Some of those who consider the initial response too secretive, and too concerned about appearances, rating the two-week delay between discovery and public action far too long do not seem to realise that China notified WHO of the new virus entity on December 29. Major public health action, particularly so as to avoid the added confusion of Chinese New Year, made things worse, but if China was concealing the problem from its people, it was not concealing it from the world.
That’s something to bear in mind when one reads commentary focusing on the pandemic as a political crisis for the communist state, or for Xi, its leader. Of course there will be significant economic effects, including a major disruption of trade, further blows to China’s growth, and some weakening of public confidence in both the efficiency of the total surveillance state, and the omniscience of its rulers. It is not clear that infection rates have stabilised in Beijing. And China, like most other nations now trying to cope with the problem, has been caught short with enough supplies, including diagnostic supplies, even in the epicentre of Covid 19.
But one can take this only so far: I would hazard a guess that Xi, rightly or wrongly, has more cred in his domain than Morrison does here.

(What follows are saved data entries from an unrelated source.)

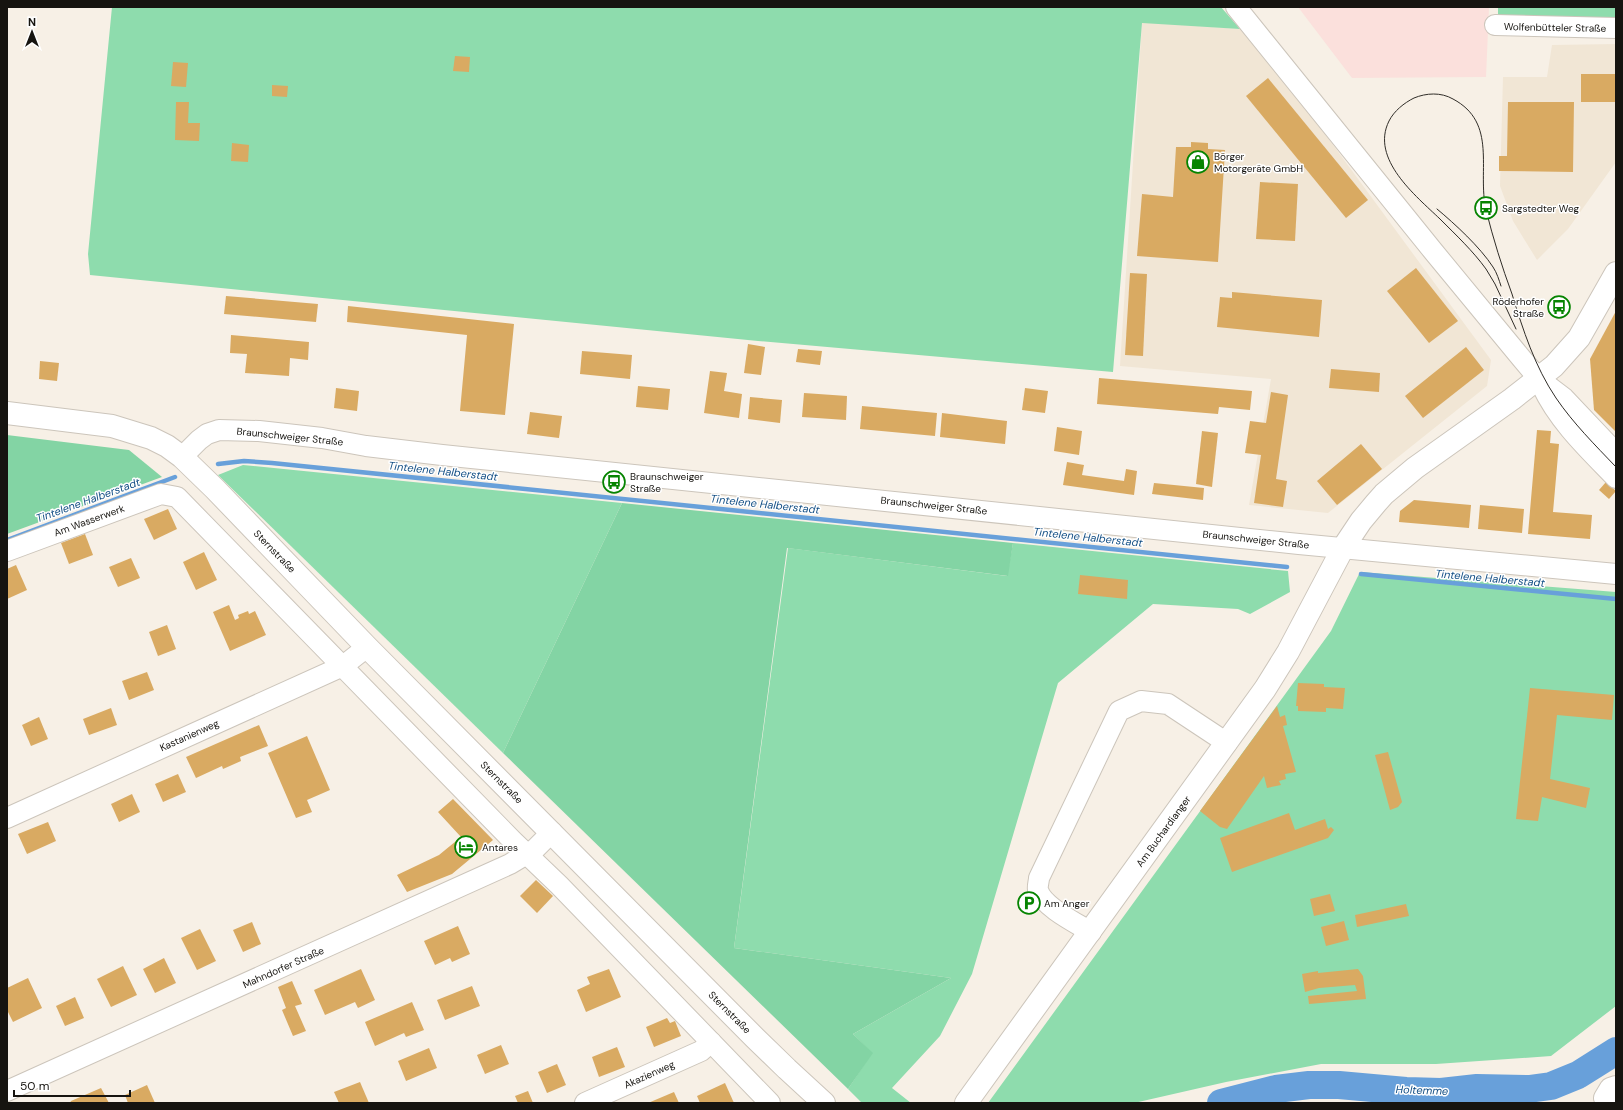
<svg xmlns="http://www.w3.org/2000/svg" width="1623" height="1110" viewBox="0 0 1623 1110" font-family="'DM Sans',sans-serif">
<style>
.built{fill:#f1e6d5}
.education{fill:#fbe0dc}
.green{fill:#8edcad}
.forest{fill:#83d4a4}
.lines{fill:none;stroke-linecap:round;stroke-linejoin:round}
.stream{stroke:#68a0da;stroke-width:4.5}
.river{stroke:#68a0da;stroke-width:28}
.building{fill:#d9aa62}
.minor-casing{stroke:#ccc5bb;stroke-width:22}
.major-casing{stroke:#ccc5bb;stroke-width:24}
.minor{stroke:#fff;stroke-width:20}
.major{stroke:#fff;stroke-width:22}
.tram{stroke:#302d28;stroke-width:1}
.labels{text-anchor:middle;stroke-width:3;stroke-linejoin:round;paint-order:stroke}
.street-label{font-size:10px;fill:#161410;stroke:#fff}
.poi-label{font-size:10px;fill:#161410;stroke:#fff;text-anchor:start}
.water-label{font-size:11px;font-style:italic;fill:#134f85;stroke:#fff}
</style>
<rect width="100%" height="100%" fill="#f7f0e6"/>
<g class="built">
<polygon points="1142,22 1240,29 1314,119 1491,360 1487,386 1328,513 1249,505 1271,379 1120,366"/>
<polygon points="1616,44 1616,162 1568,229 1537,260 1513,221 1500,186 1503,77 1547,77 1552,45"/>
</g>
<polygon class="education" points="1298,7 1489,7 1486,77 1352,78"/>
<g class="green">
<polygon points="112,7 1221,7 1240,29 1142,23 1113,372 758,341 90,275 88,254"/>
<polygon points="1498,7 1616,7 1616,23 1498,21"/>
<polygon points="243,465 622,503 503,753 218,475"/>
<polygon points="1013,543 1288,571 1290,592 1250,614 1238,609 1153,604 1058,683 972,974 940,1036 892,1088 911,1103 862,1103 848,1089 872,1053 853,1034 951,978 734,948 788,548 1007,576"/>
<polygon points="1360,572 1616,592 1616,1006 1551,1056 1436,1064 1321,1064 1226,1082 1134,1103 988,1103 1331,631"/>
</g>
<g class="forest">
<polygon points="7,435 129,450 162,477 7,534"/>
<polygon points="622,503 1013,543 1008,576 787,548 734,948 951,978 853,1034 873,1053 848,1089 503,753"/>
</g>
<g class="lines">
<g class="stream">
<polyline points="218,464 244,461 272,463 1287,567"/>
<polyline points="7,540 175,477"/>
<polyline points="1361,574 1616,599"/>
</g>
<polyline class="river" points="1221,1103 1276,1089 1309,1085 1339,1085 1406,1091 1441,1092 1477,1088 1529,1089 1551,1086 1578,1075 1616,1051"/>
</g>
<g class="building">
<polygon points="455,56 470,57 469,72 453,71"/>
<polygon points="173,62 188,63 186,87 171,86"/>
<rect x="1581" y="74" width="35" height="28"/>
<polygon points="1268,78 1368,200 1346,218 1246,96"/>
<polygon points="272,85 288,86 287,97 272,96"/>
<polygon points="176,102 189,102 188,123 200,123 199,141 175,140"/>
<polygon points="1508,102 1574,102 1573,172 1499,171 1499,156 1507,156"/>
<polygon points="1191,142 1208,143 1208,149 1225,150 1218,262 1137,256 1142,194 1173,197 1176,147 1191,147"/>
<polygon points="232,143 249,145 248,162 231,161"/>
<polygon points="1260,182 1298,184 1295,241 1256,239"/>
<polygon points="1416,268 1458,321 1429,343 1387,291"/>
<polygon points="1130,273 1147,274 1143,356 1125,355"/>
<polygon points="1232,292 1322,300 1319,337 1217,327 1220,297 1232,298"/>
<polygon points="226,296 318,304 316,322 224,314"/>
<polygon points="348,306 514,324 505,415 460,411 467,335 347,322"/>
<polygon points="1616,311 1616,432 1594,410 1590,359"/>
<polygon points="231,335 309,342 308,360 290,358 289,376 245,373 247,354 230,353"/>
<polygon points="748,344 765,347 761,375 744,373"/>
<polygon points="1466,347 1484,370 1423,418 1405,396"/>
<polygon points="798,349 822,351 820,365 796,362"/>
<polygon points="582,351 632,355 630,379 580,374"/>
<polygon points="40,361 59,363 57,381 39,379"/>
<polygon points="1331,369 1380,373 1379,392 1329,388"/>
<polygon points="710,371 727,373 724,391 742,394 739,418 704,413"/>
<polygon points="1099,378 1252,391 1250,410 1219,407 1218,414 1097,404"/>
<polygon points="638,386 670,389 668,410 636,407"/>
<polygon points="336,388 359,391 357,411 334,408"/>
<polygon points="1025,388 1048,391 1045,413 1022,410"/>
<polygon points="1271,392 1288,395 1276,479 1287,481 1283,507 1254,503 1261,455 1245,453 1250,421 1266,423"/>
<polygon points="804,393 847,396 846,420 802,417"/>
<polygon points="750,397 782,400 780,423 748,419"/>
<polygon points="862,406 937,413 935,436 860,429"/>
<polygon points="530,412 562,416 559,438 527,434"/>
<polygon points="942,413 1007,421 1005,444 940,437"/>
<polygon points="1057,427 1082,431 1079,455 1054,451"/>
<polygon points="1537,430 1551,431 1550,443 1559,444 1553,512 1592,515 1590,539 1528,534"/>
<polygon points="1202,431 1218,433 1212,487 1196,484"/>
<polygon points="1361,444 1382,469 1337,505 1317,481"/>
<polygon points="1067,462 1084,465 1082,475 1124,481 1126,469 1137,471 1134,495 1063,485"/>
<polygon points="1606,482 1616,491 1609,499 1599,490"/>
<polygon points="1154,483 1204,488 1203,500 1152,494"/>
<polygon points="1414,500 1471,505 1469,528 1399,522 1400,511"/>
<polygon points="1480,505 1524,509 1522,533 1478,529"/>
<polygon points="168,509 177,529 154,540 144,519"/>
<polygon points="85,534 93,555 69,564 61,543"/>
<polygon points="204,552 217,580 196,590 183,562"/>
<polygon points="131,558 140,578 118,587 109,567"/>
<polygon points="16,565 27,590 7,599 7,569"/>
<polygon points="1080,575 1128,580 1127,599 1078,594"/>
<polygon points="229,605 235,620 239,618 238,615 248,611 249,614 255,611 266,635 230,651 213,612"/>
<polygon points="167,625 176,649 158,656 149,632"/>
<polygon points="147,672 154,690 129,700 122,681"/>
<polygon points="1298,683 1324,684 1324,687 1345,688 1343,709 1326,708 1326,712 1298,711 1298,706 1296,706"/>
<polygon points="1530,688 1614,695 1612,720 1557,715 1550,779 1590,788 1586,808 1542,797 1538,821 1516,819"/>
<polygon points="1277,706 1280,717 1285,715 1287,725 1283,726 1296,772 1285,774 1286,779 1279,781 1281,785 1267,788 1264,776 1227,829 1220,827 1200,811"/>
<polygon points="111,708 117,725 89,735 83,719"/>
<polygon points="39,717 48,739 31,746 22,725"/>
<polygon points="259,725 268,746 240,757 241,761 223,769 222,766 196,778 186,757"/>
<polygon points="307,736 330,790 307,800 312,812 296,818 268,753"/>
<polygon points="1388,752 1402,802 1398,807 1390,810 1375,755"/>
<polygon points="178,774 186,792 163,802 155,784"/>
<polygon points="132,794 140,812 119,822 111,804"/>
<polygon points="453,799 493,840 452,874 407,892 397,875 439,855 461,837 438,812"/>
<polygon points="1289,813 1295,830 1325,819 1328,829 1331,827 1334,830 1328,838 1232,872 1220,838"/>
<polygon points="48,822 56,841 27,854 18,834"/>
<polygon points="536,880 553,896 537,913 520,896"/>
<polygon points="1330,894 1335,911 1314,916 1310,899"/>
<polygon points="1406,904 1409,916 1357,927 1355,915"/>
<polygon points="1344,921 1349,940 1326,946 1321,927"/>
<polygon points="252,922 261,944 243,952 233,930"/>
<polygon points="458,926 470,954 452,962 450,958 435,965 424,941"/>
<polygon points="200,929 216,961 197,970 181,938"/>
<polygon points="164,958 176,983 155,993 143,969"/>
<polygon points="123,966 137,995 111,1007 97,979"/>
<polygon points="361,969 375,1000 358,1008 355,1002 325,1015 314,990"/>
<polygon points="609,969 621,997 586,1012 577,990 590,984 587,977"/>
<polygon points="1358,969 1363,976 1366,999 1309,1004 1308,996 1357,991 1355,985 1319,988 1305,992 1302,974 1318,971 1318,973"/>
<polygon points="28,978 42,1008 13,1022 7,1010 7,988"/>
<polygon points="292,981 302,1004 295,1006 306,1031 293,1036 282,1010 286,1008 278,987"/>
<polygon points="472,986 480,1006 445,1020 437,1000"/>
<polygon points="75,997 84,1018 65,1026 56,1006"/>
<polygon points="412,1002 424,1030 406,1037 404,1033 375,1046 365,1022"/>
<polygon points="667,1018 670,1023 675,1021 681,1036 654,1047 646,1027"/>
<polygon points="501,1045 509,1064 485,1074 477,1055"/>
<polygon points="617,1047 625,1067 599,1077 592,1057"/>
<polygon points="429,1048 437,1068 406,1081 398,1061"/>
<polygon points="557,1064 566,1085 547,1093 538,1072"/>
<polygon points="360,1082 369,1103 339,1103 334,1092"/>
<polygon points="725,1083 734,1103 700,1103 697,1096"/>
<polygon points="147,1085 155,1103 128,1103 125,1095"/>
<polygon points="101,1088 109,1103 70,1103 71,1101"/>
<polygon points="528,1091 533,1103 518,1103 515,1096"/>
<polygon points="674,1092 679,1103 648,1103"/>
</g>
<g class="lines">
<g class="minor-casing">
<g id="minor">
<polyline points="1236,7 1433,251 1522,359 1539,379 1564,398 1616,453"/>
<polyline points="1495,25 1616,28"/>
<path d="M1542,386C1559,422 1588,449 1616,478"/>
<polyline points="182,457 199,440 207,434 219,430 259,431 322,438 366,446 442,455 1299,544 1616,574"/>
<polyline points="7,551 161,494 177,497 513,841 559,885 770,1103"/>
<polyline points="7,818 343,666 367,647"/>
<path d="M1091,932C1076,923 1043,907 1038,890C1037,887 1039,881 1039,878L1119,711L1141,701L1168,704L1227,743"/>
<polyline points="7,1091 510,864 535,849 552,832"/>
<polyline points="585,1103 701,1051 711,1042"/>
<polyline points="1606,1103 1604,1098 1610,1088 1616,1086"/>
</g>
</g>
<g class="major-casing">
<g id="major">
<polyline points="7,413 112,426 151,438 167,446 182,457 215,489 367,647 755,1038 787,1069 824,1103"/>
<polyline points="966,1103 1265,689 1288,652 1343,548 1361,521 1376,503 1384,494 1415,468 1512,399 1554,366 1579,338 1616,273"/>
</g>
</g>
<use href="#minor" class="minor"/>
<use href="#major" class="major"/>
<g class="tram">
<path d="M1437,209C1455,224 1480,247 1493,267C1497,273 1499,280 1501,286"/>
<path d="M1516,329L1495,284L1486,269C1473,251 1456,235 1440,219C1416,196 1370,159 1389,121C1394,111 1404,103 1414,98C1426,93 1441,92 1453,99C1498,123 1477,170 1486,210C1493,238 1502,267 1512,294C1523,330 1535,367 1556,398C1573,423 1595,445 1616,467"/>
</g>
</g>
<defs>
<g id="shop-ring" transform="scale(1.15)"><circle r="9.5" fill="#fff" stroke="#068401" stroke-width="1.5"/><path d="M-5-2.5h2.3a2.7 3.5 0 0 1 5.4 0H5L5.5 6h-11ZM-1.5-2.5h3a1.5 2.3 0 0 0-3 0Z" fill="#068401"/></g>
<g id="bus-ring" transform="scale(1.15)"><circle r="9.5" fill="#fff" stroke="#068401" stroke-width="1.5"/><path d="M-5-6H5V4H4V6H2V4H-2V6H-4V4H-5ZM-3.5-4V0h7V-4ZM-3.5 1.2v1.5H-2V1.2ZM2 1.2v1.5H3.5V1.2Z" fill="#068401"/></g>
<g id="hotel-ring" transform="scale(1.15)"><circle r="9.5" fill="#fff" stroke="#068401" stroke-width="1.5"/><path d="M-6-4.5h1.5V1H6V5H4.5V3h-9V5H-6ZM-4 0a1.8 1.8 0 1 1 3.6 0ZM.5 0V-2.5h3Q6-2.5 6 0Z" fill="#068401"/></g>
<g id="parking-ring" transform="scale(1.15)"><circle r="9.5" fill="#fff" stroke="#068401" stroke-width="1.5"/><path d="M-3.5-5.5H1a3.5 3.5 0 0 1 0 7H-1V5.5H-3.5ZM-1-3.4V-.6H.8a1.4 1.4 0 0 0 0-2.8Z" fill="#068401"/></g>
</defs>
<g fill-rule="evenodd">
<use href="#shop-ring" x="1198" y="162"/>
<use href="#bus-ring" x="1486" y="208"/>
<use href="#bus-ring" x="1559" y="307"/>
<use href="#bus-ring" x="614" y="482"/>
<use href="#hotel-ring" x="466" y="847"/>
<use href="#parking-ring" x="1029" y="903"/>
</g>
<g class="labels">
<g class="street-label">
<text transform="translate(1555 27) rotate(1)" y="4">Wolfenbütteler Straße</text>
<text transform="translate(290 436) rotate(6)" y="4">Braunschweiger Straße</text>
<text transform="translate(934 505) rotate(6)" y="4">Braunschweiger Straße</text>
<text transform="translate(89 520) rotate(-20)" y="4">Am Wasserwerk</text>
<text transform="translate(1256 539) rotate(6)" y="4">Braunschweiger Straße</text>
<text transform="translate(275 551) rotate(46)" y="4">Sternstraße</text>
<text transform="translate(189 735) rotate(-24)" y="4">Kastanienweg</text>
<text transform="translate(502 782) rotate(45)" y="4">Sternstraße</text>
<text transform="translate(1163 831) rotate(-54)" y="4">Am Buchardianger</text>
<text transform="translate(283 967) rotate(-24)" y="4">Mahndorfer Straße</text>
<text transform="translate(730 1012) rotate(45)" y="4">Sternstraße</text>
<text transform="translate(649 1074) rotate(-24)" y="4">Akazienweg</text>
</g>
<g class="poi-label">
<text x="1214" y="160">Börger<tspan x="1214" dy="12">Motorgeräte GmbH</tspan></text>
<text x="1502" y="212">Sargstedter Weg</text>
<text x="1544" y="305" text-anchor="end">Röderhofer<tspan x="1544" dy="12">Straße</tspan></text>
<text x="630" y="480">Braunschweiger<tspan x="630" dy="12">Straße</tspan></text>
<text x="482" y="851">Antares</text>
<text x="1044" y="907">Am Anger</text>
</g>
<g class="water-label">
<text transform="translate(443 471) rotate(6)" y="4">Tintelene Halberstadt</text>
<text transform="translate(88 500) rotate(-20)" y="4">Tintelene Halberstadt</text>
<text transform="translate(765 504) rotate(6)" y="4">Tintelene Halberstadt</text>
<text transform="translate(1088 537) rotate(6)" y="4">Tintelene Halberstadt</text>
<text transform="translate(1490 578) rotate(5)" y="4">Tintelene Halberstadt</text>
<text transform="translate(1422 1090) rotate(2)" y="4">Holtemme</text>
</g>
</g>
<rect width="1623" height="1110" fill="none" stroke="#161410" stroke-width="16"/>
<g transform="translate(32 32)" stroke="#ffffff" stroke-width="3" paint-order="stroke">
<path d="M0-3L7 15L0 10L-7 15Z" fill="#161410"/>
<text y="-6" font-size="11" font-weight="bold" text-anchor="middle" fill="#161410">N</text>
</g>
<path d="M14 1090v6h116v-6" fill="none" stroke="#161410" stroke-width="2"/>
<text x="20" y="1090" font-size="12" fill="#161410" stroke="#ffffff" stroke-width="3" paint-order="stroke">50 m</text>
</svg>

Some of the commentaries focus more on the hopes and wishes, or the prejudices, of the authors than on the facts as we know them. But then again it is hard to be 100 per cent confident of any Chinese statistics, even when gathered in good faith. It will take time for the economy to begin rolling again, and the hardships will, no doubt, reflect, from local politics up to the central government. But it may be a bit early to forecast a collapse of public confidence in China’s leaders, or the imminent demise of their systems of control.
Likewise with the Australian body politic. So far, all is well on at least this venture of modern government, even if confidence in the management and integrity of many other aspects of government are calculated to make citizens despair. Initially at least there’s no down-side, even if things get worse before they get better.
The big risks are two-fold, it seems to me. First would be in neglecting an attack on the virus in our neighbourhood. The other is from an officious overreach of power by the department of Home Affairs, armed Border Force officers, or anyone else trying to herd ordinary Australians into a political, as opposed to a public health view, of the public response.
Given the authoritarian disposition of the minister, Peter Dutton, his hang-ups about challenges to the authority of the state, and the militarisation of what once seemed a much more efficient quarantine service, that seems inevitable. In a pandemic, there is only limited scope for concentration camps with Serco guards, forced arrests, or bully boy tactics designed to prove who’s boss. Australians will willingly, even meekly obey the instructions of a bush-firefighter as to not using a road. The prime minister, we might remember, has perfected his argument about rejecting the advice of experts, at least on climate change.
All of the marketing of Morrison, crisis-mongering by Dutton, or bullying by policemen is unlikely to convey the same sense of emergency as the bushfires. Health expertise will be – should be – respected, but politicians will still be unpopular if they are too draconian in pretending to follow advice.